(Stored items from a collection)
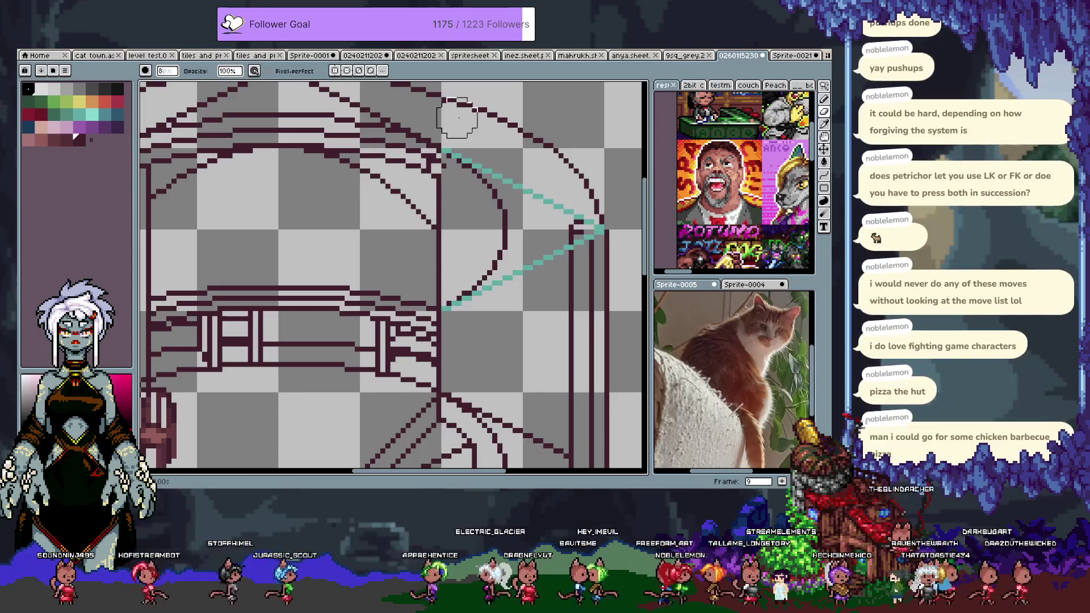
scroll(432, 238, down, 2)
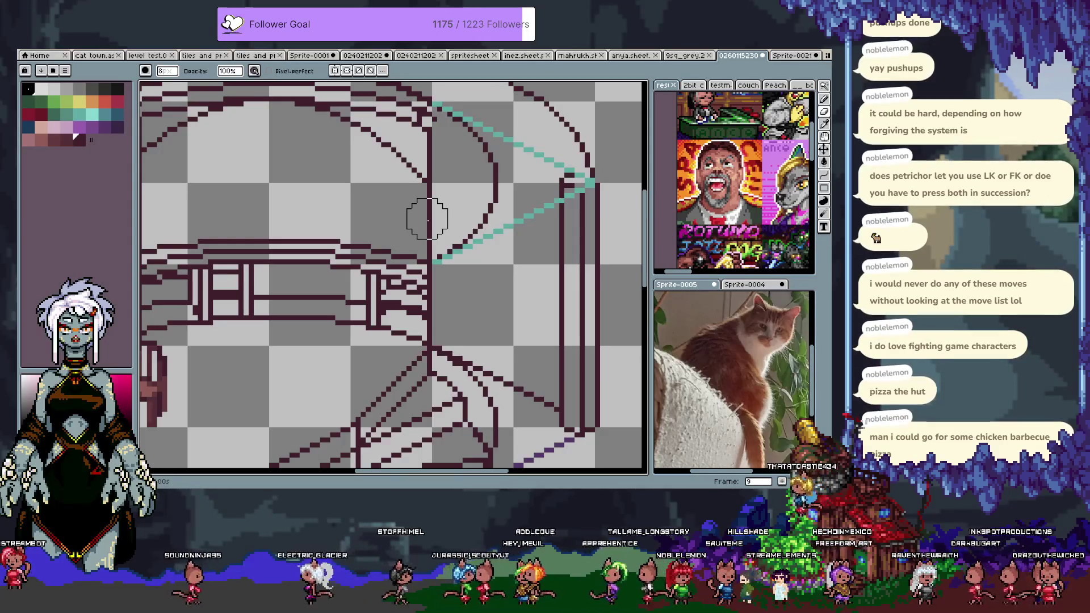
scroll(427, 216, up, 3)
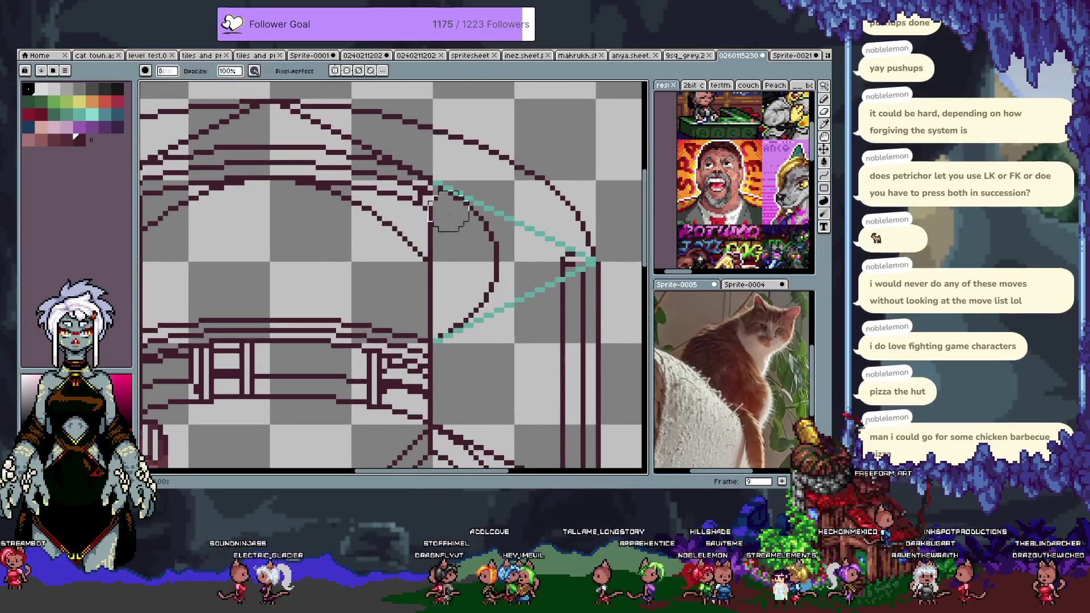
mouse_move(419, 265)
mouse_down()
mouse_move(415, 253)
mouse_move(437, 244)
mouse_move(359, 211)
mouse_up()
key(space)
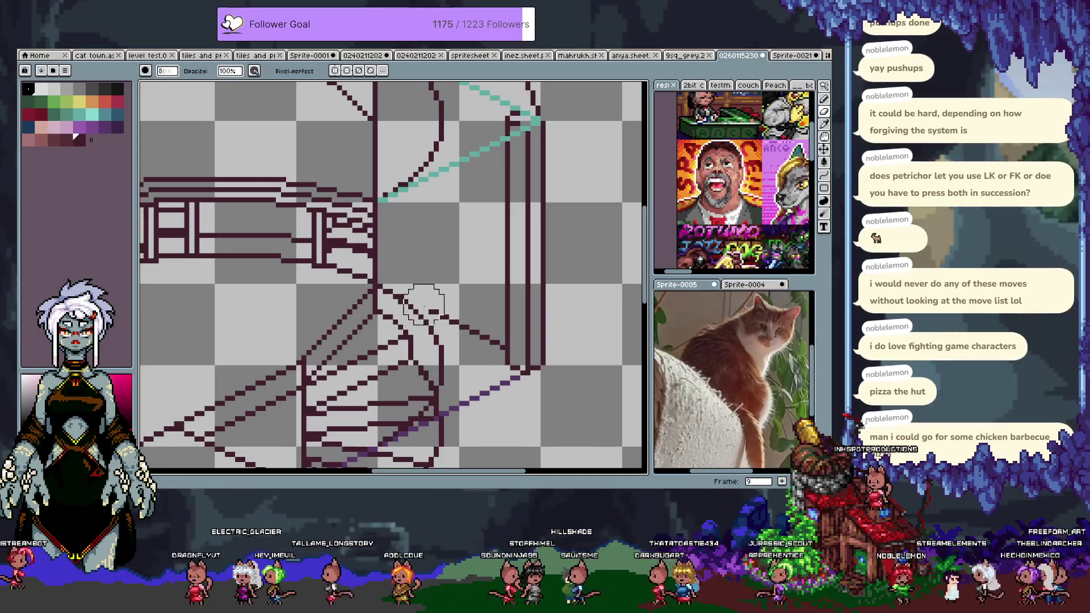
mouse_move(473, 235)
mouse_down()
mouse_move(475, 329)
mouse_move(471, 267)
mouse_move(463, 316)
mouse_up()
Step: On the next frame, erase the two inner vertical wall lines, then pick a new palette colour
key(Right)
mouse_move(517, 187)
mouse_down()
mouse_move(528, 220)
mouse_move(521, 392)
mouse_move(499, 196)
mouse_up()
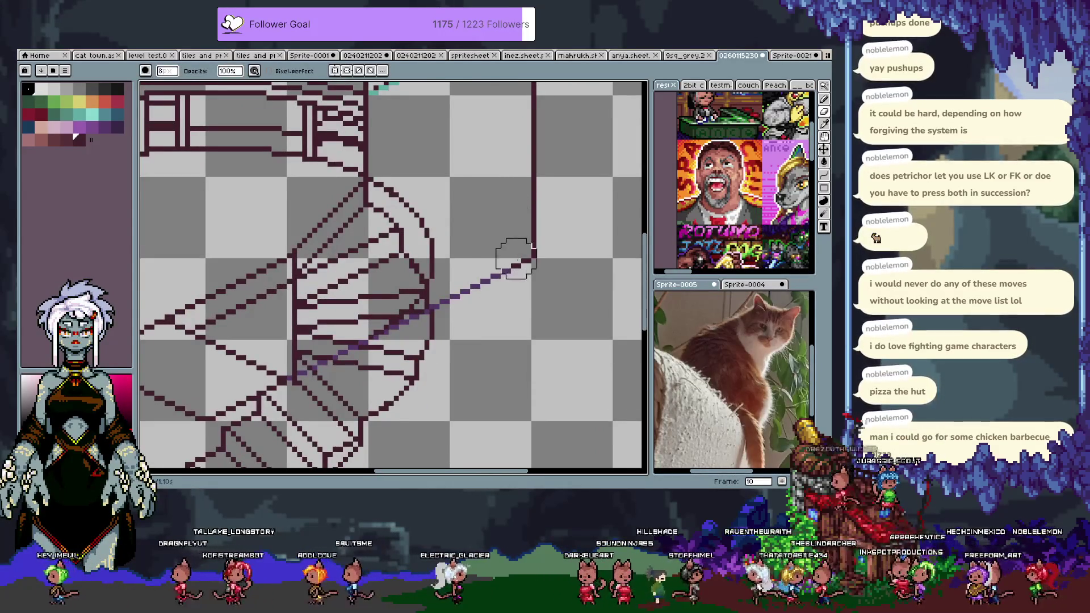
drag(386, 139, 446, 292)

PROBLEM REQUIREMENTS:
Repeat every record exactly, but not the pictures.

ANSWER:
scroll(432, 238, down, 2)
scroll(427, 216, up, 3)
mouse_move(419, 265)
mouse_down()
mouse_move(415, 253)
mouse_move(437, 244)
mouse_move(359, 211)
mouse_up()
key(space)
mouse_move(473, 235)
mouse_down()
mouse_move(475, 329)
mouse_move(471, 267)
mouse_move(463, 316)
mouse_up()
Step: On the next frame, erase the two inner vertical wall lines, then pick a new palette colour
key(Right)
mouse_move(517, 187)
mouse_down()
mouse_move(528, 220)
mouse_move(521, 392)
mouse_move(499, 196)
mouse_up()
drag(386, 139, 446, 292)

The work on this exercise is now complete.